As an actor, Chopra Jonas is no stranger to taking risks. Whether it was Aitraaz (2004), playing an autistic girl in Barfi! (2012), or woman warrior Kashibai in Bajirao Mastani (2015), she has shown her versatility on screen. “Look at the risks she took for the roles in Barfi! and Aitraaz in her early days. Actresses today would wish for such roles,” says Vajir Singh, editor of trade magazine BoxOfficeIndia.

However, Inventus’s Doshi warns, “Celebrities who are already successful in their careers need to believe in the ventures they are investing in or working with. That is the only way they can give 100 percent time and effort to them.”

Chopra Jonas seems sorted on that front. “I came in as someone who is a believer more than anything else,” she says of Bumble. “Whether I was an investor or an advisor, all those things you can bifurcate as much as you want, but when I was sitting at that dinner, I was like wow, this is awesome, I wish I had had that when I was starting out, when I had just moved to Mumbai,” she says.

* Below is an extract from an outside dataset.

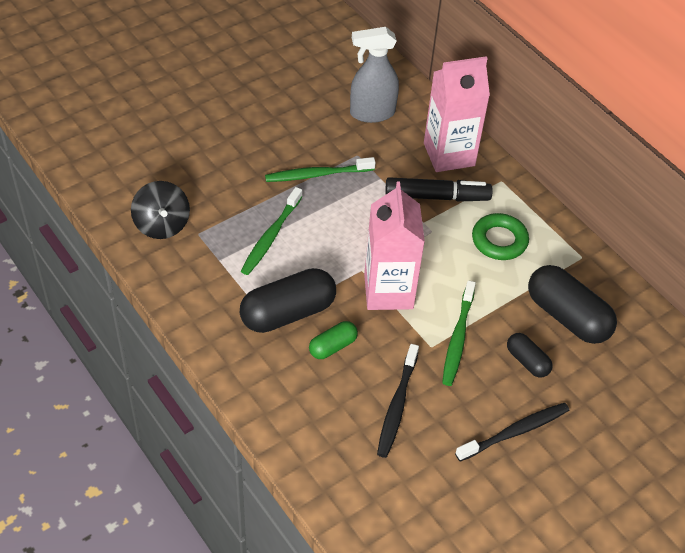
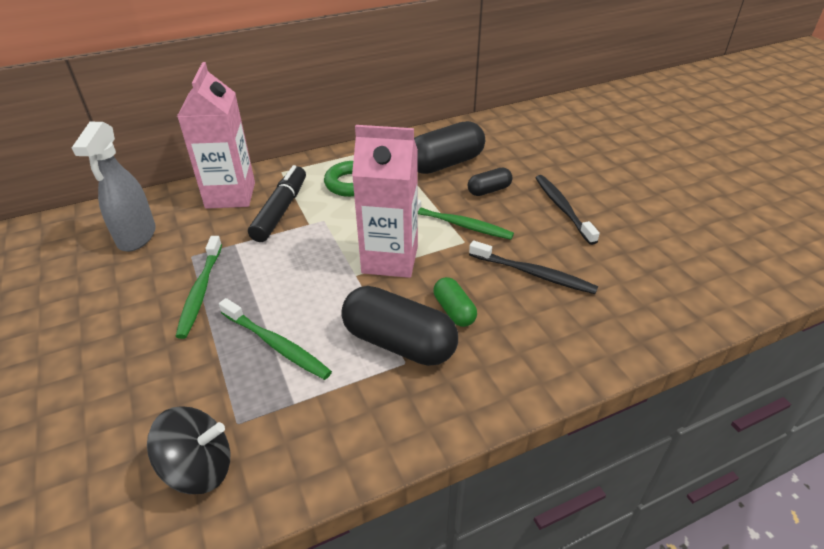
camera: 75 degrees left, 10 degrees down
black capsule [240,268,336,333] -> black capsule turned 45 degrees counterclockwise [341,286,458,366]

The actor-turned-investor is producing nine movies in 2019, writing a book, acting in two movies, investing in two companies, endorsing several brands and taking Unicef trips (she was appointed a Unicef National Ambassador in 2010). Her quest, she says, “is to do multiple things and be excellent at all of them”.

Forbes India

It’s something that Acharia says she has seen Chopra Jonas do for her entire career. “When I met Priyanka initially in London… she had a Prada bag and was wearing a scarf from Zara. I said to her you are the only person I know who would be wearing something Prada and something Zara. And she said, ‘You’ve got to be able to mix your brand, you’ve got to play at every level, you have to be everywhere’.”